Cultural Access Group, a Los Angeles research firm, and Interviewing Service of America, Van Nuys, Calif., have been awarded the first-ever 3AF (Asian American Advertising Foundation) Research Partner of the Year for their work on the Asian American Market Report. Covering six of the major Asian nationalities, as well as African-Americans, Hispanics and non-Hispanic whites, the Asian American Market Report provides demographic, cultural, behavioral and media insights.
New accounts/projects
Media companies Global News and CanWest News Service have selected Toronto research firm Ipsos Reid as their pollster of record.
New companies/new divisions/ relocations/expansions
The MVL Group, a Jupiter, Fla., research firm, has created a new company, Carbonview Research Inc., which will focus on online research.
Consumer Pulse has moved its Charlotte data collection facility to Eastridge Mall, 246 N. New Hope Rd., #118, Gastonia, N.C., 28054. Phone 704-854-8320. E-mail charlotte@consumerpulse.com. The facility is managed by Daniel Bashaw.

[Records from a dataset]
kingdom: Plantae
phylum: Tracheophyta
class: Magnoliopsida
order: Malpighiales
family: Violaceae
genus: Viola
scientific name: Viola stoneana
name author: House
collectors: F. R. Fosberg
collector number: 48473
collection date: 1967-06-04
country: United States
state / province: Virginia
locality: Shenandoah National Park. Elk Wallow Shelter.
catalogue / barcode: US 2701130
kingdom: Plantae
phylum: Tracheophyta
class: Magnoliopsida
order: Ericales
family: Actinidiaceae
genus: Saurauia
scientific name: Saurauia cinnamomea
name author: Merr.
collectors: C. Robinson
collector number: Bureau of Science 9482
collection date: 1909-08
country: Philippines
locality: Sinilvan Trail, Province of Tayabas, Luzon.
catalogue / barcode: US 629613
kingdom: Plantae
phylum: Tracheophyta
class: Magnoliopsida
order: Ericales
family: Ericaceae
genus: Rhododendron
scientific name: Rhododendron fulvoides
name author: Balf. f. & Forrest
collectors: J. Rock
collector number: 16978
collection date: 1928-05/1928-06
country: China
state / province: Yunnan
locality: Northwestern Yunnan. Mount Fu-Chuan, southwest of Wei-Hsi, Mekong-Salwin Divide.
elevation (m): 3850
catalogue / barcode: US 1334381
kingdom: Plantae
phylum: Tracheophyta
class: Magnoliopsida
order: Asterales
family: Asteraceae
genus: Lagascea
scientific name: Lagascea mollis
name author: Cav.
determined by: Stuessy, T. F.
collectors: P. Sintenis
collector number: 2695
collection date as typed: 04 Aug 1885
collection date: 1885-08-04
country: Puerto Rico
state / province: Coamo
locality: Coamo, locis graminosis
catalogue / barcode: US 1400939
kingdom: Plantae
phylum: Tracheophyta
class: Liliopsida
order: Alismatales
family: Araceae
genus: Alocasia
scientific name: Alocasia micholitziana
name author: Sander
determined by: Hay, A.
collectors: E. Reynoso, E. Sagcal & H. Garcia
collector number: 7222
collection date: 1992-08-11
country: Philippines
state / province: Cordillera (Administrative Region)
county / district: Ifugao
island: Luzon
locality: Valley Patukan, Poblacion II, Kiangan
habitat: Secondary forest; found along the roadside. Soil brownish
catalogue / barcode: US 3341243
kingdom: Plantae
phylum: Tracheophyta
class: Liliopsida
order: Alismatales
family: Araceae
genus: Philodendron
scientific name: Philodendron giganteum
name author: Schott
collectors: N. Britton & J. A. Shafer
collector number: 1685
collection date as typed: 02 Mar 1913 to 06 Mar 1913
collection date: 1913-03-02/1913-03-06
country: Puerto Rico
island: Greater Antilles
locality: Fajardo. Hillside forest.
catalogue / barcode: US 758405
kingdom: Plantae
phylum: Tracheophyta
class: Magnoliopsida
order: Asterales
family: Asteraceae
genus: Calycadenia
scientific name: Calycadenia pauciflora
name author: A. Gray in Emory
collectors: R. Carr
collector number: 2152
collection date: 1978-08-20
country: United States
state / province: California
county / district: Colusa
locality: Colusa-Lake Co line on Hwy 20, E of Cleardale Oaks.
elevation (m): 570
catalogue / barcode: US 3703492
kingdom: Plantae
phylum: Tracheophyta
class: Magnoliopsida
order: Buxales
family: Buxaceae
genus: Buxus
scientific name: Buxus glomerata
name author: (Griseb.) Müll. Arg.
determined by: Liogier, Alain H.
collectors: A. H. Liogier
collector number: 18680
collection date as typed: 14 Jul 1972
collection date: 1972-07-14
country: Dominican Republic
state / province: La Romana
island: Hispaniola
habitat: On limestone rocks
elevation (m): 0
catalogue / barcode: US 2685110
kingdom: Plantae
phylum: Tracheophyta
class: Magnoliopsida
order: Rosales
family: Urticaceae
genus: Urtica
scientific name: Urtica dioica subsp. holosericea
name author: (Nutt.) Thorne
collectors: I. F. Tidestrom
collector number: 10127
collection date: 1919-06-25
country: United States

[What you will do]
• 1. Can you rewrite the paragraph of the research industry news that begins "Consumer Pulse has moved" as a short list, keeping its main facts?
• 2. Does each statement agree with the research industry news? Answer yes or no for each and quote the words of the text that decide it.
(a) Ipsos Reid is based in Toronto.
(b) Carbonview Research Inc. will focus on telephone research.
(c) Daniel Bashaw manages the Consumer Pulse facility.
This material has no connection to the text.

[Responses in order]
• 1.
- Consumer Pulse moved its Charlotte data collection facility to Eastridge Mall, 246 N. New Hope Rd., #118, Gastonia, N.C., 28054.
- Phone: 704-854-8320
- E-mail: charlotte@consumerpulse.com
- Manager: Daniel Bashaw

• 2.
(a) Yes: "Toronto research firm Ipsos Reid"
(b) No: "which will focus on online research"
(c) Yes: "The facility is managed by Daniel Bashaw."